Skype is integrated now ~A-n the dialer and via Cortana.
That’s great to know! I’ll have to get my Lumia back from the friend I loaned it to and try it out.
Mobile carriers probably don’t like Skype integration…
Multitasking is not an issue anymore. 8.1 has new memory schemes to prevent the Resuming message. These schemes are based on the amount of available memory on the device. On faster devices like 925 its not a problem even under 8.0.
Waze has already done the resuming message multiple times… I imagine the application has to be recompiled to the 8.1 SDK for it to work properly. then again maybe it needs a rewrite for it to work.
Yay Xbox music actually works properly now! Finally!
Some of my gripes that were fixed on my Lumia 521
IE – Predictive website guesser thingie, oh my god faster
IE – Loading (render) websites generally faster (on par with my Apple IPod Touch 1.0)
IE – HTML5 Video, Wow, they finally moved to where Haiku-OS is.

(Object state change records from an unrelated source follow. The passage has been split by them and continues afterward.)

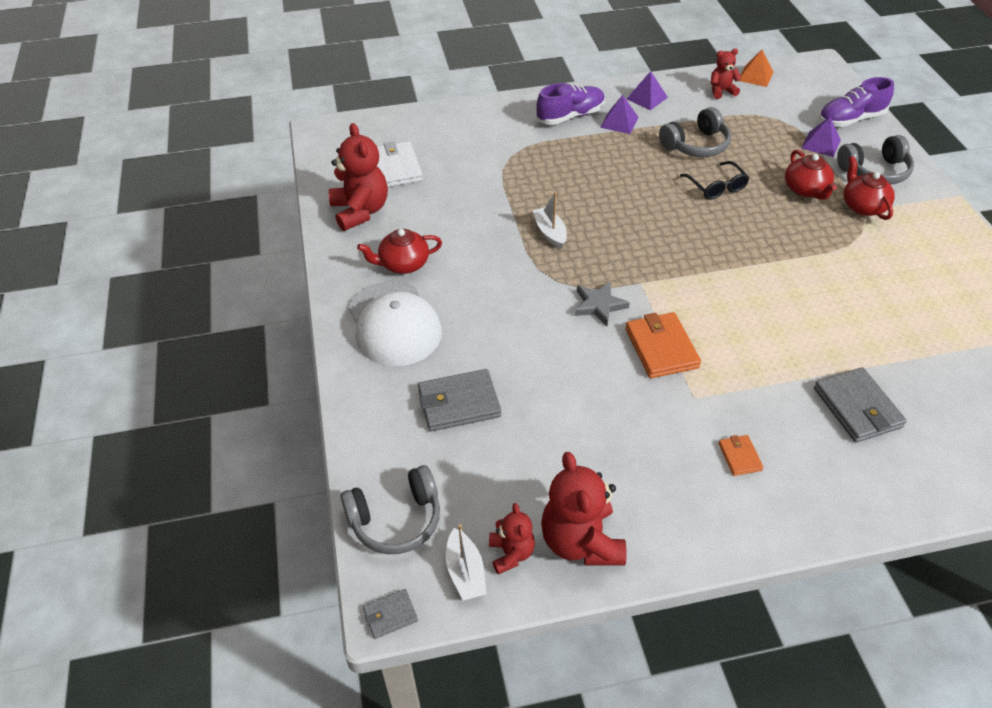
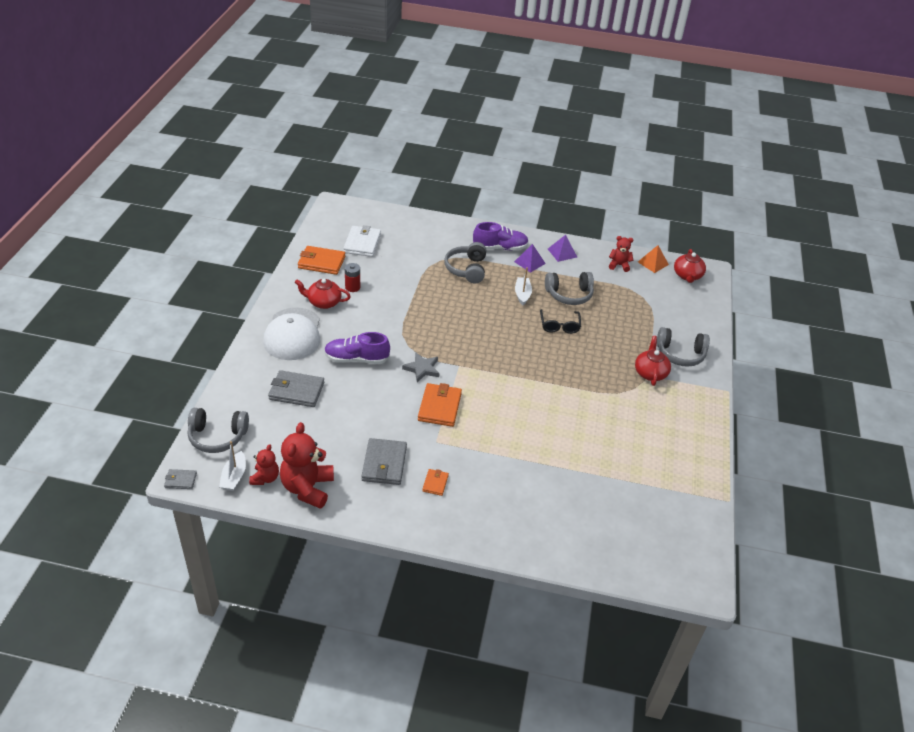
camera: 20 degrees right, 5 degrees down
red teddy bear [329,123,388,231] -> orange wallet [298,246,346,275]
white boat [533,192,567,249] -> white boat moved to [515,267,532,306]
red teapot [785,150,837,200] -> red teapot moved to [674,249,706,283]
purple pyramid [801,117,841,157] -> none
grey wallet [814,367,907,443] -> grey wallet moved to [362,438,407,485]
purple shoe [819,77,894,127] -> purple shoe moved to [324,332,390,364]
none -> red battery [345,263,360,292]
none -> grey headphones [444,242,486,283]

IE – funky scroll crash problem on certain websites (theverge.com) fixed
I’ll note it’s painfully slower at first, but after you’ve used it for a day it’s only a small amount slower than lumia black, but IE is noticeably faster
Gripes still on the table:
Calendar – Still won’t show multiple calendars in Google (the reason why I’m still switching)
performance – when WebOS seems lightning fast on my touchpad from 4 years ago, there’s a problem.
Bravo M$ for making a product better… should’ve done this 18 months ago.
Is Cortana working for you?
It is working for me after a change in language and region settings. It is pretty good but still hit and miss. The voice recognition seems to work really well, but often it just goes to a websearch instead of doing something useful
“set an alarm for 7″…perfect
“turn of the alarm”, ‘which one’, “8”…..perfect
“turn of all alarms”….no action
“send a new email to my contact”…no action
Thanks for the reply – much appreciated. I changed my language settings to US English and Cortana appeared. I’m surprised at how well it understands my non-US accent, but now that it works I don’t know what to do with it…
You don’t know what to do with it…
or you don’t know what to do without it?
The first one is the same opinion that I had about Siri for a while…great for a demo and 1 or 2 simple things, but overall pretty useless
The second is of course what Microsoft is hoping for
Yes, technically she is working for me, not against me
I like the mode you can set her in to automatically text people to stop calling/texting me while I’m driving.